Faisons abstraction des références aux dieux et aux déesses grecs ainsi qu’à la dévotion due aux professeurs de médecine et à leurs enfants. Elles sont le signe d’un autre temps et relève aujourd’hui de l’anecdote… Rangeons de la même façon, au rayon de la mythologie, l’innocence et la pureté dans lesquelles le médecin doit passer sa vie et exercer sa profession. Tout cela a disparu…
A propos du « pessaire abortif » et de l’ « opération de la taille », on comprend bien que le serment moderne a dû en faire abstraction. La loi Veil permet depuis 1975, en France, de pratiquer une interruption volontaire de grossesse. Et les opérations de la vessie (lithotripsie), qui permettent d’extraire les calculs rénaux qui peuvent faire tant souffrir, sont aujourd’hui pratiques courantes… Le serment d’Hippocrate a intégré les lois et les pratiques, et le texte a évolué.
Le Serment original, rédigé dans un temps où le code de déontologie médicale n’existait pas, servait alors de cadre à l’exercice de toute une profession. Signé de la main d’un seul homme, il s’imposait à tous les autres. Il est le témoignage précieux d’une époque où la médecine en était à ses balbutiements.
Aujourd’hui, le Code de la santé publique – qui a intégré en 1979 le Code de déontologie médicale aux articles R. 4127 et suivants – donne le cadre juridique nécessaire à l’exercice des professions médicales, alors que le serment d’Hippocrate n’a d’autre valeur que symbolique.

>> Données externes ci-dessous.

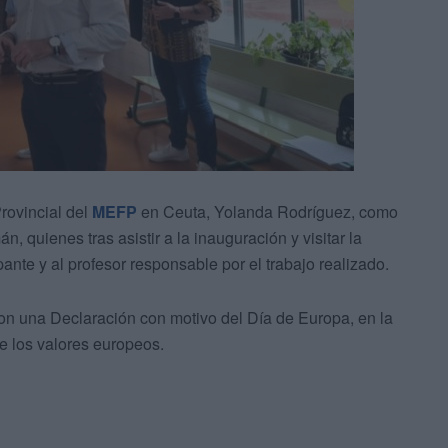
Provincial del
MEFP
en Ceuta, Yolanda Rodríguez, como
n, quienes tras asistir a la inauguración y visitar la
pante y al profesor responsable por el trabajo realizado.
ron una Declaración con motivo del Día de Europa, en la
e los valores europeos.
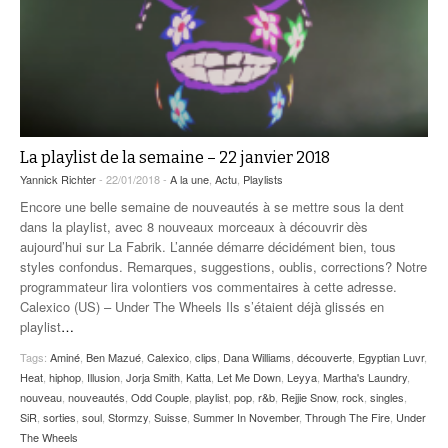
La playlist de la semaine – 22 janvier 2018
Yannick Richter
- 22/01/2018 -
A la une
,
Actu
,
Playlists
Encore une belle semaine de nouveautés à se mettre sous la dent
dans la playlist, avec 8 nouveaux morceaux à découvrir dès
aujourd’hui sur La Fabrik. L’année démarre décidément bien, tous
styles confondus. Remarques, suggestions, oublis, corrections? Notre
programmateur lira volontiers vos commentaires à cette adresse.
Calexico (US) – Under The Wheels Ils s’étaient déjà glissés en
playlist
…
Tags:
Aminé
,
Ben Mazué
,
Calexico
,
clips
,
Dana Williams
,
découverte
,
Egyptian Luvr
,
Heat
,
hiphop
,
Illusion
,
Jorja Smith
,
Katta
,
Let Me Down
,
Leyya
,
Martha's Laundry
,
nouveau
,
nouveautés
,
Odd Couple
,
playlist
,
pop
,
r&b
,
Rejjie Snow
,
rock
,
singles
,
SiR
,
sorties
,
soul
,
Stormzy
,
Suisse
,
Summer In November
,
Through The Fire
,
Under
The Wheels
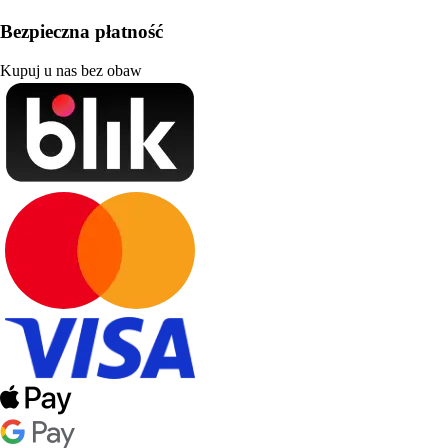
Bezpieczna płatność
Kupuj u nas bez obaw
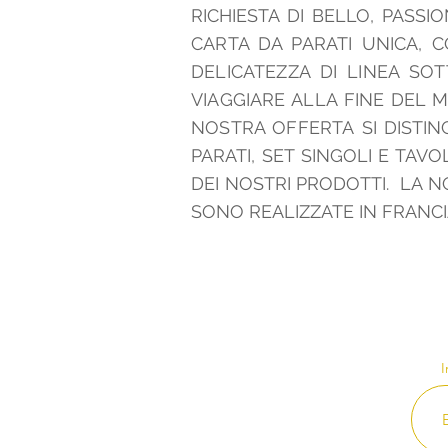
RICHIESTA DI BELLO, PASSI
CARTA DA PARATI UNICA, 
DELICATEZZA DI LINEA SOT
VIAGGIARE ALLA FINE DEL M
NOSTRA OFFERTA
SI DISTIN
PARATI, SET SINGOLI E TA
DEI NOSTRI PRODOTTI. LA N
SONO REALIZZATE IN FRANC
I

Du reste, il existe à ce jour une multitude de versions de ce serment ; et toutes les facultés de médecine ne le font pas prononcer aux impétrants ; cet exercice relevant du rite de passage, et non de l’application de la loi. Dans certains pays – c’est le cas de la Suisse, au niveau fédéral – le serment d’Hippocrate n’est pas prononcé par les diplômés qui font, néanmoins, le serment de respecter le code de déontologie médicale. D’autres pays ont une version du Serment qui relève uniquement de l’éthique et n’exclut aucune pratique (le Canada, par exemple).
Il est donc évident, à la lumière de tout ceci, que ce n’est pas un texte ancien, maintes fois réécrit, n’ayant aucune valeur juridique, qui doit être brandi pour empêcher la légalisation de l’aide active à mourir. Quand celle-ci aura été adoptée par le Parlement, l’Ordre des médecins – qui en a sa propre version – réécrira une nouvelle version du serment d’Hippocrate, qui tiendra compte de cette avancée majeure en matière des droits humains qu’est la liberté de choisir, en fin de vie, les conditions de sa propre mort.